For the nebulizer experiments, where the manikin head was attached to the breathing machine, we also examined how much virus was present on the mask's outer surface that might be available to the finger swipe. For this, the 2cm x2cm central area of the mask that was not swiped by the finger as a control was also cut out, and its outer surface sheet was vortexed in RNA extraction buffer, which was then tested using the RT-PCR assay to directly quantify the amount of virus present (Fig. S8d). This same finger swiping and virus detection process, after the same 30-min delay, was repeated after the masked manikin head was exposed to the simulated coughing (five coughs, at 100 and 200 cm distance, expelling a total of 0.22 mL of viral fluid (Fig.
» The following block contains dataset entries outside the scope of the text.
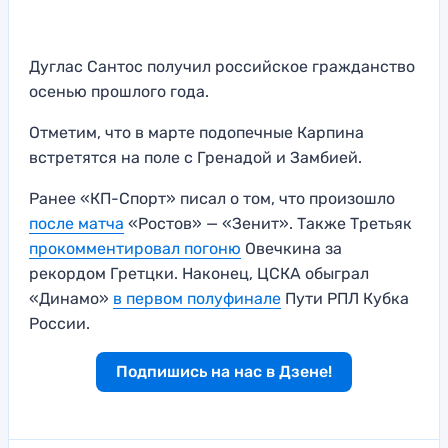
Дуглас Сантос получил российское гражданство
осенью прошлого года.
Отметим, что в марте подопечные Карпина
встретятся на поле с Гренадой и Замбией.
Ранее «КП-Спорт» писал о том, что произошло
после матча
«Ростов» — «Зенит». Также Третьяк
прокомментировал погоню
Овечкина за
рекордом Гретцки. Наконец, ЦСКА обыграл
«Динамо»
в первом полуфинале
Пути РПЛ Кубка
России.
Подпишись на нас в Дзене!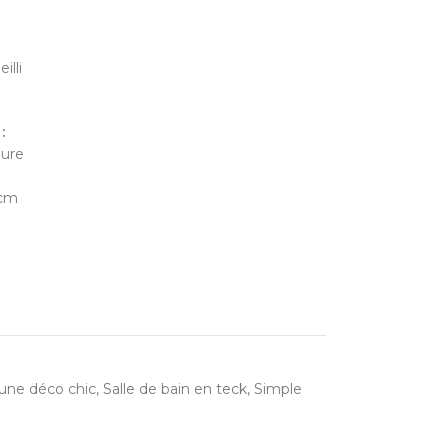
illi
:
eure
 cm
une déco chic
,
Salle de bain en teck
,
Simple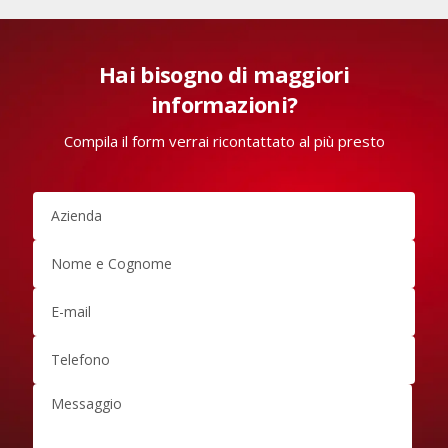
Hai bisogno di maggiori
informazioni?
Compila il form verrai ricontattato al più presto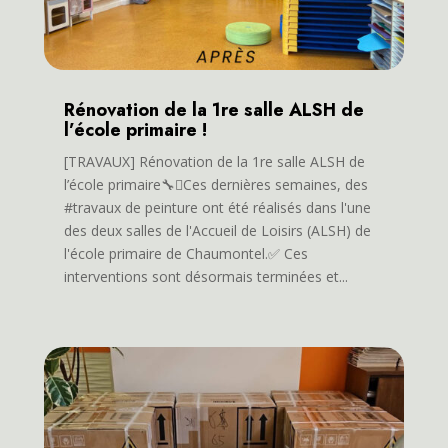
Rénovation de la 1re salle ALSH de
l’école primaire !
[TRAVAUX] Rénovation de la 1re salle ALSH de
l’école primaire🔧🫟Ces dernières semaines, des
#travaux de peinture ont été réalisés dans l'une
des deux salles de l'Accueil de Loisirs (ALSH) de
l'école primaire de Chaumontel.✅ Ces
interventions sont désormais terminées et...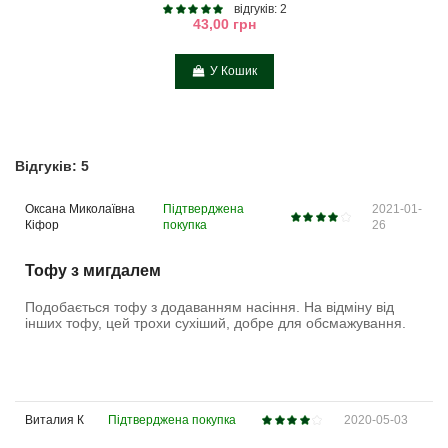
відгуків: 2
43,00 грн
У Кошик
Відгуків: 5
Оксана Миколаївна
Підтверджена
2021-01-
Кіфор
покупка
26
Тофу з мигдалем
Подобається тофу з додаванням насіння. На відміну від
інших тофу, цей трохи сухіший, добре для обсмажування.
Виталия К
Підтверджена покупка
2020-05-03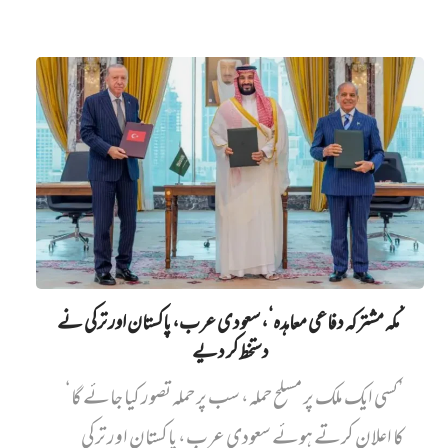
’مکہ مشترکہ دفاعی معاہدہ‘، سعودی عرب، پاکستان اور ترکی نے
دستخط کر دیے
’کسی ایک ملک پر مسلح حملہ، سب پر حملہ تصور کیا جائے گا‘
کا اعلان کرتے ہوئے سعودی عرب، پاکستان اور ترکی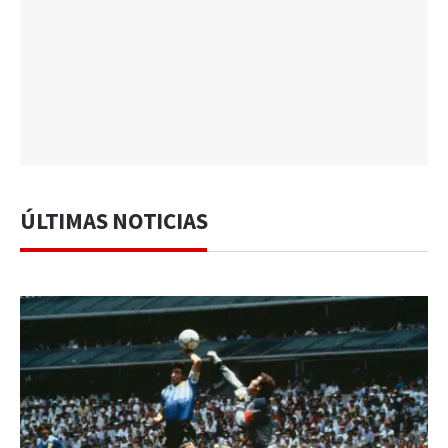
ÚLTIMAS NOTICIAS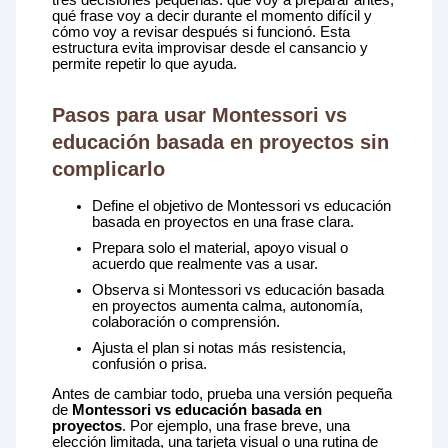
qué frase voy a decir durante el momento difícil y
cómo voy a revisar después si funcionó. Esta
estructura evita improvisar desde el cansancio y
permite repetir lo que ayuda.
Pasos para usar Montessori vs
educación basada en proyectos sin
complicarlo
Define el objetivo de Montessori vs educación
basada en proyectos en una frase clara.
Prepara solo el material, apoyo visual o
acuerdo que realmente vas a usar.
Observa si Montessori vs educación basada
en proyectos aumenta calma, autonomía,
colaboración o comprensión.
Ajusta el plan si notas más resistencia,
confusión o prisa.
Antes de cambiar todo, prueba una versión pequeña
de
Montessori vs educación basada en
proyectos
. Por ejemplo, una frase breve, una
elección limitada, una tarjeta visual o una rutina de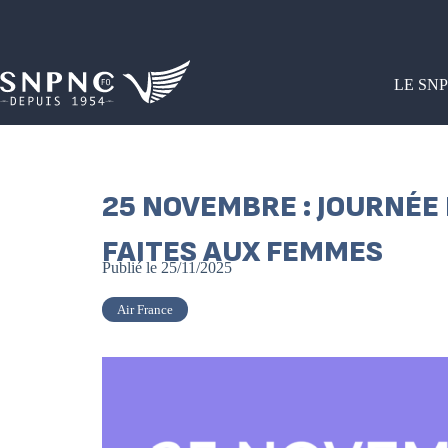
LE SN
25 NOVEMBRE : JOURNÉE
FAITES AUX FEMMES
Publié le
25/11/2025
Air France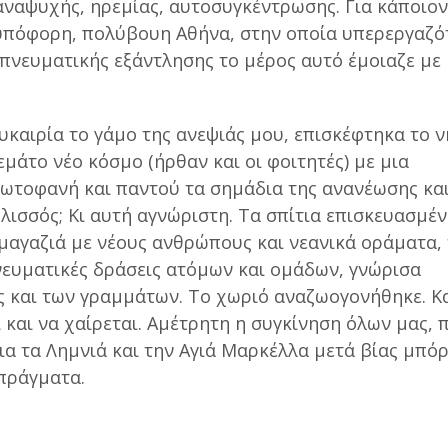
ναψυχής, ηρεμίας, αυτοσυγκέντρωσης. Για κάποιο
υπόφορη, πολύβουη Αθήνα, στην οποία υπερεργαζό
πνευματικής εξάντλησης το μέρος αυτό έμοιαζε με
ευκαιρία το γάμο της ανεψιάς μου, επισκέφτηκα το ν
εμάτο νέο κόσμο (ήρθαν και οι φοιτητές) με μια
ωτοφανή και παντού τα σημάδια της ανανέωσης και
λισσός; Κι αυτή αγνώριστη. Τα σπίτια επισκευασμέν
 μαγαζιά με νέους ανθρώπους και νεανικά οράματα,
ευματικές δράσεις ατόμων και ομάδων, γνώρισα
 και των γραμμάτων. Το χωριό αναζωογονήθηκε. Κα
 και να χαίρεται. Αμέτρητη η συγκίνηση όλων μας, 
ια τα Λημνιά και την Αγιά Μαρκέλλα μετά βίας μπό
πράγματα.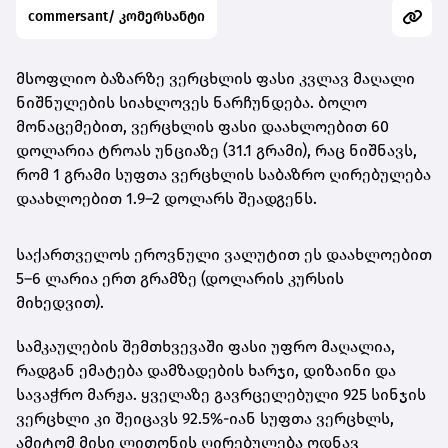
commersant/ კომერსანტი
მსოფლიო ბაზარზე ვერცხლის ფასი კვლავ მაღალი
ნიშნულების სიახლოვეს ნარჩუნდება. ბოლო
მონაცემებით,
ვერცხლის ფასი დაახლოებით 60
დოლარია ტროას უნციაზე (31.1 გრამი)
, რაც ნიშნავს,
რომ
1 გრამი სუფთა ვერცხლის საბაზრო ღირებულება
დაახლოებით 1.9–2 დოლარს შეადგენს
.
საქართველოს ეროვნული ვალუტით ეს დაახლოებით
5–6 ლარია ერთ გრამზე
(დოლარის კურსის
მიხედვით).
სამკაულების შემთხვევაში ფასი უფრო მაღალია,
რადგან ემატება დამზადების ხარჯი, დიზაინი და
სავაჭრო მარჟა. ყველაზე გავრცელებული
925 სინჯის
ვერცხლი
კი შეიცავს 92.5%-იან სუფთა ვერცხლს,
ამიტომ მისი ლითონის ღირებულება ოდნავ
S1b). For each new exposure distance, the manikin head was fitted with a new mask. The spraying experiments were performed at two temperatures (20 and 30 °C) and three different relative humidities (20, 50, and 70%) without connection to the breathing machine, with 2× spray puffs used for each particle size (100, 200, and 500 µm), from a distance of 40 cm distance, exposing the mask to a total of 0.08–0.25 mL of the viral fluid, containing up to a total of 107 pfu of virus (Fig. S9). For each new particle size, the manikin head was fitted with a new mask.

Aerosol sampling

Aerosolized influenza viruses were collected into MEM using a sampling system consisting of an air sampler containing a gelatin filter (MD8 AirScan Sartorius AG, Göttingen, Germany)5. Air containing airborne virus was pulled through the filter by the breathing machine for a sampling time of 30 min. The gelatin filter (80 mm diameter) membrane was dissolved in 10 mL MEM and then subjected to conventional plaque or real-time RT-qPCR assay detection.

Virus and cell culture

The virus used in these experiments was influenza A/Aichi/2/68 (H3N2), which was propagated in the allantoic cavity of 10-day-old fertilized hens’ eggs and then stored at − 80 °C as the working viral fluid. The viable titer of the viral fluid was about 108 pfu/mL, and its protein concentration was about 10 mg/mL. Madin-Darby canine kidney (MDCK) cells were cultured in minimum essential medium (MEM; Sigma-Aldrich, St. Louis, MO, USA) containing 10% fetal bovine serum (Thermo Fisher Scientific, Waltham, MS, USA), 1.7% glucose, 100 unit/mL penicillin G (Meiji Co., Tokyo, Japan), and 100 µg/mL streptomycin, sub-cultured in 24 well-plates and used for the conventional plaque assay of the virus.

Plaque assay of the virus

Briefly, MDCK cells cultured in 24-well plates were inoculated with the viral sample and placed in a 5% CO2 incubator at 34 °C for 1 h, followed by washing with serum-free MEM, overlayed with MEM supplemented with 5 µg/mL trypsin and 0.8% agar, and kept in the incubator at 37 °C. After two days, the overlay was removed, and the cell layer was stained with 0.1% crystal violet in 20% methanol for plaque number counting.

Viral RNA testing

Viral RNA was extracted from samples using the QIAamp viral RNA Mini Kits (QIAGEN, Hilden, Germany) according to the manufacturer’s protocol. A quantitative reverse transcription polymerase chain reaction assay was performed using PrimeScript One Step RT-PCR Kit Ver.2 (TaKaRa Bio, Shiga, Japan) with specific primers for RT-PCR designed for forward (5’-TAACCGAGGTCGAAACGTA-3’) and reverse (5’-GCACGGTGAGCGTGAA-3’) and probes targeting the matrix protein 1 (M1) gene18.

All the experiments using the virus were performed at least twice, and averages of viral titers were shown in the graphs (Fig. 1a, b), except the spray experiments that were performed three times, and the averages and standard deviations were shown in the graph (Fig. 1c).